Recopiez le passage du texte sur le sulfitage du Riesling qui va de « Bonjour et meilleurs » jusqu'à « pas??). Chaud devant! » inclus.

# Extrait de page:
########################################

Bonjour et meilleurs voeux!
Il y a des expériences qui vous marquent. Ceux qui me connaissent savent que je suis sans cesse en train d'expérimenter. En voici une qui risque d'influencer mon travail futur (ou pas??). Chaud devant!
Il s'agit du sulfitage ou non de mon Riesling Grand Cru Frankstein. Jusqu'à présent, je réalisais l'ensemble de l'élevage sans soufre, grâce à plusieurs préalables déjà cités sur ce fil: raisins parfaitement indemnes de pourriture, raisins bien concentrés et mûrs apportant une stucture permettant la tenue du vin, fermentation très longue de presque un an permettant à la fois d'apporter une saturation en CO2 sur toute la période et donc d'exclure toute oxydation, mais aussi de garder en suspension les lies protectrices qui vont enrichir et rendre le vin résistant, surtout si il bénéficie d'une microoxygènation au travers de contenants en bois. D'après mon expérience, si je parviens à réunir tous ces préalables, je parviens à obtenir un vin parfaitement pur et indemne de toute déviation: c'est le cas depuis quelques années maintenant. Sauf que pour moi, le Frankstein s'exprimant sur la pureté et l'élégance, et d'après ce que j'avais goûté en sans soufre, presque sans soufre, et tous les intermédiaires et techniques, si le sans SO2 apportait un avantage certain en buvabilité, et qu'il exprimait superbemant certains terroirs quand bien fait, cette technique ne permettait pas d'obtenir cette pureté florale qui se dégage du terroir granitique du Frankstein. Donc, au moment de l'embouteillage, je pratique une légère filtration avec un sulfitage très réduit (en général 3g/Hl). Pas pour éviter l'oxydation, ni le risque de déviation bactérienne ou autre: je fais confiance à ma matière première. Mais simplement pour garder ce caractère si épuré et aérien, ce côté un peu plus classique aussi pourrait-on dire. J'ai fait sur un autre terroir qui produit des vins plus gouleyants une cuvée zéro soufre: même élevage que pour le Frankstein, mais ni filtration ni sulfitage à la mise: superbe réussite à mon goût, on a l'avantage de la gourmandise et digestibilité du sans soufre, sans l'inconvénient des défauts, et il se garde très bien (bouteille ouverte 10 jours sans oxydation). Mais le vin est dans un style un peu différent, gourmand, croquant, ample qui va bien à ce terroir mais que je vois moins sur le Frankstein.

########################################

# Données extraites:
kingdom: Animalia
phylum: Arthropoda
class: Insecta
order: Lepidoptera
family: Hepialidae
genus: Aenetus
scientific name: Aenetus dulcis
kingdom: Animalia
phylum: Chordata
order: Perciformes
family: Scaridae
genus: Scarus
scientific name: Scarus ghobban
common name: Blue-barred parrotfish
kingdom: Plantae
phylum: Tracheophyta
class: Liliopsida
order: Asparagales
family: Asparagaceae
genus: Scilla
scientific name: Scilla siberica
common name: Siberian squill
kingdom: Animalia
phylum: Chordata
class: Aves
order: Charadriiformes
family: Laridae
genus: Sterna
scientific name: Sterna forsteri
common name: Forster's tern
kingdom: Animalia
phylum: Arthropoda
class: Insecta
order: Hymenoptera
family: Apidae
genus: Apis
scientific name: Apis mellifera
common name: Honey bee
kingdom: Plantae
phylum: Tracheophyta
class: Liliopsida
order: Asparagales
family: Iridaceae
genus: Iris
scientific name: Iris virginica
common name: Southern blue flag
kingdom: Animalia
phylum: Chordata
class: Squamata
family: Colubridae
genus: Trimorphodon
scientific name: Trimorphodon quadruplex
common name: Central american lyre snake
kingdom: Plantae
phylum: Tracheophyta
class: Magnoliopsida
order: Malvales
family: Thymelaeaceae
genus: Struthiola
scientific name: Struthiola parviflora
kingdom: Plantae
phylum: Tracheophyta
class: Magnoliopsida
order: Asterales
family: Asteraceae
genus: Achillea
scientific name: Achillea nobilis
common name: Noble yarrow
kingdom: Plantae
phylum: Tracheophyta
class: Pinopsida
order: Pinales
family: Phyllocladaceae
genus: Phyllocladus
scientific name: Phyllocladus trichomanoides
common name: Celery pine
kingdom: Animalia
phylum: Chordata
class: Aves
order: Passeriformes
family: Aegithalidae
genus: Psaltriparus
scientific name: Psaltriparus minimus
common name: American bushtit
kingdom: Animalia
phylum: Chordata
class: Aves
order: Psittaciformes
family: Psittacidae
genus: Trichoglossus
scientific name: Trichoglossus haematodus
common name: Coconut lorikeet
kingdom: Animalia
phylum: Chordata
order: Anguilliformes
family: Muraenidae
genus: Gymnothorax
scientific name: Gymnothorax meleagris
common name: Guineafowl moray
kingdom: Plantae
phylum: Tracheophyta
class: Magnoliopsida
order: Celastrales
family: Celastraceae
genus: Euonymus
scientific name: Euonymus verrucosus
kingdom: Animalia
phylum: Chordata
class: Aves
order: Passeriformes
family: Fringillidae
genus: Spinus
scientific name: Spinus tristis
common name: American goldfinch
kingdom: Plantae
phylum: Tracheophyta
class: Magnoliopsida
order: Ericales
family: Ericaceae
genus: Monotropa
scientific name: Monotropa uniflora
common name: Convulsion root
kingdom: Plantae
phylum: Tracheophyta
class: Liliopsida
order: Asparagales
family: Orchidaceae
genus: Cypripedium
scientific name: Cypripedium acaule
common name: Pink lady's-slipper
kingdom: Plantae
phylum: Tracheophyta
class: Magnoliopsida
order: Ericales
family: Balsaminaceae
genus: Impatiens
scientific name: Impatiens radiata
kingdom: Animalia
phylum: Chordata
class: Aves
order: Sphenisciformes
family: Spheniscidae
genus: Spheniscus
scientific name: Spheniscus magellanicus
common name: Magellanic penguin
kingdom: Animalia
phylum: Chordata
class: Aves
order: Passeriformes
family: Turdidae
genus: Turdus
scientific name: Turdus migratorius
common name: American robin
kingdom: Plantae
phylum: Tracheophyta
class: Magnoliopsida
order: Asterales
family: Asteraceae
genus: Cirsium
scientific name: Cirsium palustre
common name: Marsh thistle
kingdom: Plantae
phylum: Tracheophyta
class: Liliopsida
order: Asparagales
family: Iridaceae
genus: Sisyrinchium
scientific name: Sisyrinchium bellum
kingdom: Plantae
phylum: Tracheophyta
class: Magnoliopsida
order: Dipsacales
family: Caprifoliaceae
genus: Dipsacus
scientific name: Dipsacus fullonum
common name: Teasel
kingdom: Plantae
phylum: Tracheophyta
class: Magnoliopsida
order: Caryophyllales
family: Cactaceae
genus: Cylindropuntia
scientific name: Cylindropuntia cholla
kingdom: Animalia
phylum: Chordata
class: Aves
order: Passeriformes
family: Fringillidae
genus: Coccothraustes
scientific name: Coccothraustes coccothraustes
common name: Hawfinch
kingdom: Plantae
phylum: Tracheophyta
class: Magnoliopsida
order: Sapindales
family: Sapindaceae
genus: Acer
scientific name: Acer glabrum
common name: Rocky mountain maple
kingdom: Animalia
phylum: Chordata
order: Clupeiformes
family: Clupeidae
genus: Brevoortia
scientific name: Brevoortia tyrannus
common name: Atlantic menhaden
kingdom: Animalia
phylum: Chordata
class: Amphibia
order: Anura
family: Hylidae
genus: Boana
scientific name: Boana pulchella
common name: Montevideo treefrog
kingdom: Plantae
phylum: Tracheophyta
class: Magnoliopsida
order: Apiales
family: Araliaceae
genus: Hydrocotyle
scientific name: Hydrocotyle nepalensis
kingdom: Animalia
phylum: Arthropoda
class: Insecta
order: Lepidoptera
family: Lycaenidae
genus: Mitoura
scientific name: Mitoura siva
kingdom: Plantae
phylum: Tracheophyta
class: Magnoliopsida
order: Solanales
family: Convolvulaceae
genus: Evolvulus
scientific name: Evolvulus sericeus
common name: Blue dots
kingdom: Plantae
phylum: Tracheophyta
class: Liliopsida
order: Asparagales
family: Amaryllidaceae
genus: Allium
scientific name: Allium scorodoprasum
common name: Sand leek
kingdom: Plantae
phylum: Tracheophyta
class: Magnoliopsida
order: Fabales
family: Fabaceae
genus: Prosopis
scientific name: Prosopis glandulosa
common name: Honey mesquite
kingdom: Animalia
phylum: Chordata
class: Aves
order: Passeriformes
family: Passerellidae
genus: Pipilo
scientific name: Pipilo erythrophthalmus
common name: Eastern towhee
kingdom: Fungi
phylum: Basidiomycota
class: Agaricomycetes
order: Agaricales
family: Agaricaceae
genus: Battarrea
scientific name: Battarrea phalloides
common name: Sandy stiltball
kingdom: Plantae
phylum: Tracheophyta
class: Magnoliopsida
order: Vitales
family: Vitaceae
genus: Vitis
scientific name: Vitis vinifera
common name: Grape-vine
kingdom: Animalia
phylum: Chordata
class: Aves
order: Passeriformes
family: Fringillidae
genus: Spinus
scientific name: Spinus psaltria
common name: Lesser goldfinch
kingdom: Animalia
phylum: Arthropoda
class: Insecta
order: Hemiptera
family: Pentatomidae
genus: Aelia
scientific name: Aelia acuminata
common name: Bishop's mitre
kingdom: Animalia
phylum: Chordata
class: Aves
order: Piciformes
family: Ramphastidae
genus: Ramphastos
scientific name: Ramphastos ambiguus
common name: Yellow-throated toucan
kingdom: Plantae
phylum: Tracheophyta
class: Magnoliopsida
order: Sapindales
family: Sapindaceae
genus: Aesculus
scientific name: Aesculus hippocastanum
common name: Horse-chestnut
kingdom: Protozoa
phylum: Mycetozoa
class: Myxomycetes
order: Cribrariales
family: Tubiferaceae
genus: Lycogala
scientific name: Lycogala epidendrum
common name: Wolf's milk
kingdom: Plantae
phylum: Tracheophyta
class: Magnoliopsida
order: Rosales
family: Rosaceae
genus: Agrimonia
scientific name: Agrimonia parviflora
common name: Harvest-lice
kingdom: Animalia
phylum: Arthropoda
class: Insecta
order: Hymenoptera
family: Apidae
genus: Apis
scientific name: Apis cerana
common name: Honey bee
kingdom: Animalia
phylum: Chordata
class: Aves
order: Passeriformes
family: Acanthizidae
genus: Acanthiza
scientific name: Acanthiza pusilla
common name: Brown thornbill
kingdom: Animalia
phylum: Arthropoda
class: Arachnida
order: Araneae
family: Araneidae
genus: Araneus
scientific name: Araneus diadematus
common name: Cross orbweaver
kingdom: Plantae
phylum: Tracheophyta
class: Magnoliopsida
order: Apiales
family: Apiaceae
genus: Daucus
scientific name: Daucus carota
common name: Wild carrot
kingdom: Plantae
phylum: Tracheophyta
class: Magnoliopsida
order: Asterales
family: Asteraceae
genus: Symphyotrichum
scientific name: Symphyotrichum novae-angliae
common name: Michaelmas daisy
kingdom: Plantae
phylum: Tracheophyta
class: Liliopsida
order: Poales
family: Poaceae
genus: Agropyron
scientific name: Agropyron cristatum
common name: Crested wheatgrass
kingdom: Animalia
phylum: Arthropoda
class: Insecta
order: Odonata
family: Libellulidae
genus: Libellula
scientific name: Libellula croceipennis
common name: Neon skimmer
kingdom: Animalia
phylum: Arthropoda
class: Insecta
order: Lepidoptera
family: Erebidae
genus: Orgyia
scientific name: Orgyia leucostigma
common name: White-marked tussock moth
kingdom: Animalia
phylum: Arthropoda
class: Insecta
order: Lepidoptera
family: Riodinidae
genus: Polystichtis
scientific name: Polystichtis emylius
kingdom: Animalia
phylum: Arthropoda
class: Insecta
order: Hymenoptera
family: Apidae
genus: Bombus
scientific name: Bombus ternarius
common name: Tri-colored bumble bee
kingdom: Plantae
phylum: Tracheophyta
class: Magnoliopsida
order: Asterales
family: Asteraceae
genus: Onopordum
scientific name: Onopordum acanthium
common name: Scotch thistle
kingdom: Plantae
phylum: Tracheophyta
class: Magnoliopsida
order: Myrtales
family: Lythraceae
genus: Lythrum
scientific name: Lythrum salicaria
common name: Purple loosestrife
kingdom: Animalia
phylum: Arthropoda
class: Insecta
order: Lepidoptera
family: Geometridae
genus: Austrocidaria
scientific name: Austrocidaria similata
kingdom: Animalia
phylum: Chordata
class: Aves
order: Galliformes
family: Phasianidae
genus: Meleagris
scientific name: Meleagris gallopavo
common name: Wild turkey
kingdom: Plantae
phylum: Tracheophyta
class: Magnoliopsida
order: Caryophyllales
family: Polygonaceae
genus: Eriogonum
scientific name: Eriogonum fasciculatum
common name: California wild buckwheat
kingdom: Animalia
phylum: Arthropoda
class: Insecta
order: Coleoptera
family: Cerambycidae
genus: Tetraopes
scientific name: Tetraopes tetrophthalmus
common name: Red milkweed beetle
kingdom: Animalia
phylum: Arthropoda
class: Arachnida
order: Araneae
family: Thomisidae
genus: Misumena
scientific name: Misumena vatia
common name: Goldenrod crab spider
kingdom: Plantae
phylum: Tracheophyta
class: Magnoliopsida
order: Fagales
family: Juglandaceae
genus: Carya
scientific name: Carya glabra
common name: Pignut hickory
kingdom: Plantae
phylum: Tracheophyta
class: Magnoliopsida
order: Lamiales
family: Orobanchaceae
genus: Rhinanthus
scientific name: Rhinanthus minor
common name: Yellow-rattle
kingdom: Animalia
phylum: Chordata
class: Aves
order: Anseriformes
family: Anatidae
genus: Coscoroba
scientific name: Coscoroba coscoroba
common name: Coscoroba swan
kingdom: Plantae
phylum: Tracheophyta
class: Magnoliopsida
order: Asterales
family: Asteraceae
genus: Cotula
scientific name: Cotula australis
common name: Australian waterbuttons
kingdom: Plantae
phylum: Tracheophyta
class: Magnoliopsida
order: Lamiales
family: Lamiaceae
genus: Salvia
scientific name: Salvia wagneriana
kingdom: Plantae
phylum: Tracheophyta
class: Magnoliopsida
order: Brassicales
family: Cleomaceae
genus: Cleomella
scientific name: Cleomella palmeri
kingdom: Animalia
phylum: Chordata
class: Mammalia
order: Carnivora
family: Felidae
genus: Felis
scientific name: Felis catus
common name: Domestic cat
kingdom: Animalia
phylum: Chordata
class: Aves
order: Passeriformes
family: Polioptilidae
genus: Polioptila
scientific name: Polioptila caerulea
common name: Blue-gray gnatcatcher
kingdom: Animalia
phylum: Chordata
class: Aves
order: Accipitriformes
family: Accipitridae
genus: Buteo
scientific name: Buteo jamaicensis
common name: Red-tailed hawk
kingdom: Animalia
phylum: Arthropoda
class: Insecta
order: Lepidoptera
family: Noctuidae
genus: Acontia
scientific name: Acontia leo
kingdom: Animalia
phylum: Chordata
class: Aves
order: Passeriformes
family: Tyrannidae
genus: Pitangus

########################################

# Résultat obtenu:
Bonjour et meilleurs voeux!
Il y a des expériences qui vous marquent. Ceux qui me connaissent savent que je suis sans cesse en train d'expérimenter. En voici une qui risque d'influencer mon travail futur (ou pas??). Chaud devant!